---------- Supplied entries ----------
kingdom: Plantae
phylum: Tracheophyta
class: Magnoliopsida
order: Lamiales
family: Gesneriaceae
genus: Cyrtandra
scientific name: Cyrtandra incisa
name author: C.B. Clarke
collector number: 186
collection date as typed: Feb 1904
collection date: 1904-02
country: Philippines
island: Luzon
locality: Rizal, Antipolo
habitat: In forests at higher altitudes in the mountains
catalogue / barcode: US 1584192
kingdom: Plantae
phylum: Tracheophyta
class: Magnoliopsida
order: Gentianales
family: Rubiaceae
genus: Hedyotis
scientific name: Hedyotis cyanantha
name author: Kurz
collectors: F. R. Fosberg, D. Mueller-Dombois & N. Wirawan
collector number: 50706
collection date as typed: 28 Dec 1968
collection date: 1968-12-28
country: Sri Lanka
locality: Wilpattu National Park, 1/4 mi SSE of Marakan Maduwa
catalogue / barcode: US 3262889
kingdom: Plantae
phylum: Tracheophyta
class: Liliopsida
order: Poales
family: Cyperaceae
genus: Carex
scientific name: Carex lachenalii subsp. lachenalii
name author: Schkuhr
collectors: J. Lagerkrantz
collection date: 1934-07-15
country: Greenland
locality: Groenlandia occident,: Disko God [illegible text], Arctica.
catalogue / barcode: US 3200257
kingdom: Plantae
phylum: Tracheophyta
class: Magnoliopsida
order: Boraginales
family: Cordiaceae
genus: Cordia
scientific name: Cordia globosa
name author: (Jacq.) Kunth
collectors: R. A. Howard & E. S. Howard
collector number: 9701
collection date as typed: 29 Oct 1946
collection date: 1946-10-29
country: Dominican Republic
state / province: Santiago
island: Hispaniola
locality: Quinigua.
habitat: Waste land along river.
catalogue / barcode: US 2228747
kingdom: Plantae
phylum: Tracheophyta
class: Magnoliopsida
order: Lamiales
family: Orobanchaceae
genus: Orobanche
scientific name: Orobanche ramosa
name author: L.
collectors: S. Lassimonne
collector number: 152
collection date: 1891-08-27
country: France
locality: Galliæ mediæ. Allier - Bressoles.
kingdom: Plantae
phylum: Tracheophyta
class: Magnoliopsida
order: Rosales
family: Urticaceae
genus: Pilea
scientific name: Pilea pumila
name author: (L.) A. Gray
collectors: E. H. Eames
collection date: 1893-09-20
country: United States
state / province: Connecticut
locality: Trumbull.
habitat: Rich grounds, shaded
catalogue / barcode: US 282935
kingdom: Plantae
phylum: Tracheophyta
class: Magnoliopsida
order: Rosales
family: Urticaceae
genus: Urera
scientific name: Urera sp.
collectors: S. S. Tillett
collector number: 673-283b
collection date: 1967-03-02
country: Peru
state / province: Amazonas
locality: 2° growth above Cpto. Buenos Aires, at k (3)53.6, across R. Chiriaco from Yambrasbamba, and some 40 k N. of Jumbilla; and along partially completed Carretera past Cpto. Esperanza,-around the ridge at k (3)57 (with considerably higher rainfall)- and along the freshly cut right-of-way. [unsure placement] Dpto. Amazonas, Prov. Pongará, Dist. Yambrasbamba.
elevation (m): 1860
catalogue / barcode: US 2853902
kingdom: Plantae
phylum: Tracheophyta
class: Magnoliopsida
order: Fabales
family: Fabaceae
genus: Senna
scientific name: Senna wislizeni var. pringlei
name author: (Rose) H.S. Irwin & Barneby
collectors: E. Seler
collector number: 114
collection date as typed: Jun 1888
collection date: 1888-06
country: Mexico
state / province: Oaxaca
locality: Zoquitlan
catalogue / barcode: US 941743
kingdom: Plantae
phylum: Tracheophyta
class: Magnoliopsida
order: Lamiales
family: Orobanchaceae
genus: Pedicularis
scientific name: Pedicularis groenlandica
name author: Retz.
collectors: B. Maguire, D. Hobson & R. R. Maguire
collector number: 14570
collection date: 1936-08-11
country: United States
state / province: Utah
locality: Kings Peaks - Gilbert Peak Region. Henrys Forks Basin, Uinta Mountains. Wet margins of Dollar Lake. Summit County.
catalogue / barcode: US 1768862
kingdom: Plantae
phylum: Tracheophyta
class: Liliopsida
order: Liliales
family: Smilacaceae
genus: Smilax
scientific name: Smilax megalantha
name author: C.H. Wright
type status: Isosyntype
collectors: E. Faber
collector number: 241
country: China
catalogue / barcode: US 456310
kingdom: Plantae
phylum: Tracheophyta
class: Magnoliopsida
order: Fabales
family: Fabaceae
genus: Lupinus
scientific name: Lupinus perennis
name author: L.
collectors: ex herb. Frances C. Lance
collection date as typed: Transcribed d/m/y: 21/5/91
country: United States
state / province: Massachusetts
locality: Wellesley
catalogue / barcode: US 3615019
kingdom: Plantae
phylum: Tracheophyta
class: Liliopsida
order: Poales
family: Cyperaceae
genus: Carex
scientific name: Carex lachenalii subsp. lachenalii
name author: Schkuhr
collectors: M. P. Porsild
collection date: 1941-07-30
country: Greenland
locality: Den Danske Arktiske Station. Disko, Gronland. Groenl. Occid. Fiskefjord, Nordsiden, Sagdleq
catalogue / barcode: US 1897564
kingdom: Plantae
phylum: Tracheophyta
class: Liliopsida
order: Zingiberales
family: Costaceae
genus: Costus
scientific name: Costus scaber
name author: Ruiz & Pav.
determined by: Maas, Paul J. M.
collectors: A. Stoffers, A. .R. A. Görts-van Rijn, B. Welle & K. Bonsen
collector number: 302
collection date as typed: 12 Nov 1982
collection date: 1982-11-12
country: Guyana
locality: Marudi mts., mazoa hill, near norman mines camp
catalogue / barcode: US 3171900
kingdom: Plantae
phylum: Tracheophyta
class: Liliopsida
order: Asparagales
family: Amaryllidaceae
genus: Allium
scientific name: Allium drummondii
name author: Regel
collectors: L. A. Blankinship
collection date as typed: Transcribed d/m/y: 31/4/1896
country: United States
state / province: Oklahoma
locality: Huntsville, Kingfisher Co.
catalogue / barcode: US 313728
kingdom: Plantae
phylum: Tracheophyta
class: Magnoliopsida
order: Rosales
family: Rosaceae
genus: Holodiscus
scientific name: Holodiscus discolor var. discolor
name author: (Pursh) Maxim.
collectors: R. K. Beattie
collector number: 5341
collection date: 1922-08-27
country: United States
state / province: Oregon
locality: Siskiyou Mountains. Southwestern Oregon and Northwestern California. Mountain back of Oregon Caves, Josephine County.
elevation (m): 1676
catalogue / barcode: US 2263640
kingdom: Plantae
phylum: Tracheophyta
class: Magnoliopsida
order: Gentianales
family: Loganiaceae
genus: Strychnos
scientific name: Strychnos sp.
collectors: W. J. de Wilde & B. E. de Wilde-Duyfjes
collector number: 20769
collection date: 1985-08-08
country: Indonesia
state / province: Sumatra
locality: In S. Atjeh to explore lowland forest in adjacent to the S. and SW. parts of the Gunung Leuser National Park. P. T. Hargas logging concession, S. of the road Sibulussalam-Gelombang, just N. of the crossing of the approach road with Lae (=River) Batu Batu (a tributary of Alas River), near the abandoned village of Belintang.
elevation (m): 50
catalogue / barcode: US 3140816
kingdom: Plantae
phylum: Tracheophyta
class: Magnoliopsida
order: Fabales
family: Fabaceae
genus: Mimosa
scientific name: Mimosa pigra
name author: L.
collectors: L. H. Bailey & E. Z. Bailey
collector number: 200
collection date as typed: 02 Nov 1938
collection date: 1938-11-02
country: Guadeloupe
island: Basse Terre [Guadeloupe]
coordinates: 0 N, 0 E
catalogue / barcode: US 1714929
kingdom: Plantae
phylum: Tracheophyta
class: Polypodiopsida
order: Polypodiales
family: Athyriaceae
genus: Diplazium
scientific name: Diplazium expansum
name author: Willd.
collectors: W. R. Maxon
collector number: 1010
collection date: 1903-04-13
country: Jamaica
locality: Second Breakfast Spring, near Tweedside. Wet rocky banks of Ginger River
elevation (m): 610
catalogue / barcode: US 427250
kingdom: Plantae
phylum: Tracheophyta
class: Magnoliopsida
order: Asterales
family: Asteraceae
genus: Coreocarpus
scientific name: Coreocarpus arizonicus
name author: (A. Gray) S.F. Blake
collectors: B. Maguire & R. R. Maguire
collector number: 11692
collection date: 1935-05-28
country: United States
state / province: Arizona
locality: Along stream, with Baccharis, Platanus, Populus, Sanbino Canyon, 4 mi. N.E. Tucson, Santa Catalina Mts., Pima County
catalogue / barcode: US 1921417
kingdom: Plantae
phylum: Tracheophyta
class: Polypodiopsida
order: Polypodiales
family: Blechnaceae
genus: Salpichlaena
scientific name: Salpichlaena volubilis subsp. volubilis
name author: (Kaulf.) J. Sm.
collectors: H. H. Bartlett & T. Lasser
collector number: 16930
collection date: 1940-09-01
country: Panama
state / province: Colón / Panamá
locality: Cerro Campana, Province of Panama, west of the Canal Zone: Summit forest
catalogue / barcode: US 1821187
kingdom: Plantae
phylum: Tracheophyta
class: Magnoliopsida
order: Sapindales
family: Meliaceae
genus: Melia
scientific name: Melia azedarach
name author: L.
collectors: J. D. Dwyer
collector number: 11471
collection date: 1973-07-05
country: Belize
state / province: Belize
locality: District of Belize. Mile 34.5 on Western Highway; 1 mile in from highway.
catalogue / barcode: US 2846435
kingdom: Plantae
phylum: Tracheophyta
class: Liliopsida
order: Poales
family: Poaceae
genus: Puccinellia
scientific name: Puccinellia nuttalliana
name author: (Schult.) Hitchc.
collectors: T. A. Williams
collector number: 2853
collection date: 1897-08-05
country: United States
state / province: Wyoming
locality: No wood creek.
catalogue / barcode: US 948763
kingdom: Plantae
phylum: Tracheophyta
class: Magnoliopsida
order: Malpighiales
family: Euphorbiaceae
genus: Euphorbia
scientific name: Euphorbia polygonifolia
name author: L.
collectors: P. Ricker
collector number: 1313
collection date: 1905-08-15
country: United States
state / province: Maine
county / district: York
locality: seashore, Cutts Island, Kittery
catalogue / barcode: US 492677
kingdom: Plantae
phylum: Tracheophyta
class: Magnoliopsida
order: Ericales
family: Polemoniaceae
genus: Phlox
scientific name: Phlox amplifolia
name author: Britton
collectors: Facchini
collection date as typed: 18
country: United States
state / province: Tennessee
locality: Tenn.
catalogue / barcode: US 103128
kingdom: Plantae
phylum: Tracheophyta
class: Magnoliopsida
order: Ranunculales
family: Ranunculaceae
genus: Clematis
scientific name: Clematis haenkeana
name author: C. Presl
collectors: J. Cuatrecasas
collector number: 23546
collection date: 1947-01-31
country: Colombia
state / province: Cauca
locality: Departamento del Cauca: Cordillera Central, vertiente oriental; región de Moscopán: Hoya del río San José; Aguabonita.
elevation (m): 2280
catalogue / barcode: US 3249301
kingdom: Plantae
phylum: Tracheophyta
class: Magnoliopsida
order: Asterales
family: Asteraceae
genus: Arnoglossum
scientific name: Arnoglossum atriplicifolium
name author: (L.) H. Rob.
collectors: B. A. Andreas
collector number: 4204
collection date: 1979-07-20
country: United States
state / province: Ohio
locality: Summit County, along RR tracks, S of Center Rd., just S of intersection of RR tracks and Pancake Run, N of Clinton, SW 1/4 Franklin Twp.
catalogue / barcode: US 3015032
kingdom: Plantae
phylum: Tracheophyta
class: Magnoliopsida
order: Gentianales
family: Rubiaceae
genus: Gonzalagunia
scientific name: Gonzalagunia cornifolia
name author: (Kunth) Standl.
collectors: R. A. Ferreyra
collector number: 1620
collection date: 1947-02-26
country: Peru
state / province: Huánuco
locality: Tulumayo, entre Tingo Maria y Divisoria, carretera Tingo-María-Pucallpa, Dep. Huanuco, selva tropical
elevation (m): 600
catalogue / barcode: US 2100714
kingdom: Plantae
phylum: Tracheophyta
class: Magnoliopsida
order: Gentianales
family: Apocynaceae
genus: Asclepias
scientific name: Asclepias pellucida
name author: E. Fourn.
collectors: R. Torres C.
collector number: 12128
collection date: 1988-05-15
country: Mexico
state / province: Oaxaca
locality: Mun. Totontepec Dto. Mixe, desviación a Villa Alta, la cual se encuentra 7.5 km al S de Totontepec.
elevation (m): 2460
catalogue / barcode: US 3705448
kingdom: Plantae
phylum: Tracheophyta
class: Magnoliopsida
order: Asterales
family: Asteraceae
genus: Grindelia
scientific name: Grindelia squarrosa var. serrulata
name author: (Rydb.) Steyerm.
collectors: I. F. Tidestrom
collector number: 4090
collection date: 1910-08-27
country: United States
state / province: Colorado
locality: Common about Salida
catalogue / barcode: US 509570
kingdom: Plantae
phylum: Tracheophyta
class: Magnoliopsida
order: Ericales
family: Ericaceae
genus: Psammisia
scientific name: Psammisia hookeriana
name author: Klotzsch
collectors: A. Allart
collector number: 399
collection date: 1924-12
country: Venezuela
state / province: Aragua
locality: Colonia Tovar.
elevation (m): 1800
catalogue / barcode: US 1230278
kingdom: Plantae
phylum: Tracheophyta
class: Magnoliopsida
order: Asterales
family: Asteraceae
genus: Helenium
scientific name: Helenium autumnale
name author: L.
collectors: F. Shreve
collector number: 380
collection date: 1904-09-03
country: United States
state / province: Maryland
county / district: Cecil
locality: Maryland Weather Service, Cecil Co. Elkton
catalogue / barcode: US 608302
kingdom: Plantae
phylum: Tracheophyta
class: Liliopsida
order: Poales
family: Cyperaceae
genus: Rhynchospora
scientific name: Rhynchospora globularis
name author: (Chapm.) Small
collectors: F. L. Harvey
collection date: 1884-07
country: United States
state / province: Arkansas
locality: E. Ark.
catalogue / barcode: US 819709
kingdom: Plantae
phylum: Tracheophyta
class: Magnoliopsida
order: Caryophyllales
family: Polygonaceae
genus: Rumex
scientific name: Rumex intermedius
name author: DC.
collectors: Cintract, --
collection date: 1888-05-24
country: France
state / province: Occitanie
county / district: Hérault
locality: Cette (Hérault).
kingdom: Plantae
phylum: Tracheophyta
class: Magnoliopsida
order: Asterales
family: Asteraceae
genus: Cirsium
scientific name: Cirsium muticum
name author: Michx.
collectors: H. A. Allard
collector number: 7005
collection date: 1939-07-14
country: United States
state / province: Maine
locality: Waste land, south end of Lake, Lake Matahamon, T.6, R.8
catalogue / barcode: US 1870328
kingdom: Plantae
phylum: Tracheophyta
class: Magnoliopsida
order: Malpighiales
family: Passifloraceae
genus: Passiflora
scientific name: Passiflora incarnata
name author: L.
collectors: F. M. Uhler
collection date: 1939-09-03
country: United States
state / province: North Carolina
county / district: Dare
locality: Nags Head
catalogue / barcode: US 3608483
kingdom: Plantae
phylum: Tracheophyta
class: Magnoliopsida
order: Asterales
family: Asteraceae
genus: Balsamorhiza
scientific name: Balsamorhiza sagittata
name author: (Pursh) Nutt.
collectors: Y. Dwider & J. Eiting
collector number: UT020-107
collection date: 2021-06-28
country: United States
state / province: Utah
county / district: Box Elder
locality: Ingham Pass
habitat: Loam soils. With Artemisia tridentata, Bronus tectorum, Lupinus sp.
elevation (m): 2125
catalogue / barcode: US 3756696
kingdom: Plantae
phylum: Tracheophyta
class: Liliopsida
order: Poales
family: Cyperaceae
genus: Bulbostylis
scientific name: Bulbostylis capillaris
----------
- _The problem_
Please lay out the items above as a JSON list of strings, one string per line, starting with the first line and going on through the line with "country: Sri Lanka", and leave out any blank lines.

- _Result of this task_
[
  "kingdom: Plantae",
  "phylum: Tracheophyta",
  "class: Magnoliopsida",
  "order: Lamiales",
  "family: Gesneriaceae",
  "genus: Cyrtandra",
  "scientific name: Cyrtandra incisa",
  "name author: C.B. Clarke",
  "collector number: 186",
  "collection date as typed: Feb 1904",
  "collection date: 1904-02",
  "country: Philippines",
  "island: Luzon",
  "locality: Rizal, Antipolo",
  "habitat: In forests at higher altitudes in the mountains",
  "catalogue / barcode: US 1584192",
  "kingdom: Plantae",
  "phylum: Tracheophyta",
  "class: Magnoliopsida",
  "order: Gentianales",
  "family: Rubiaceae",
  "genus: Hedyotis",
  "scientific name: Hedyotis cyanantha",
  "name author: Kurz",
  "collectors: F. R. Fosberg, D. Mueller-Dombois & N. Wirawan",
  "collector number: 50706",
  "collection date as typed: 28 Dec 1968",
  "collection date: 1968-12-28",
  "country: Sri Lanka"
]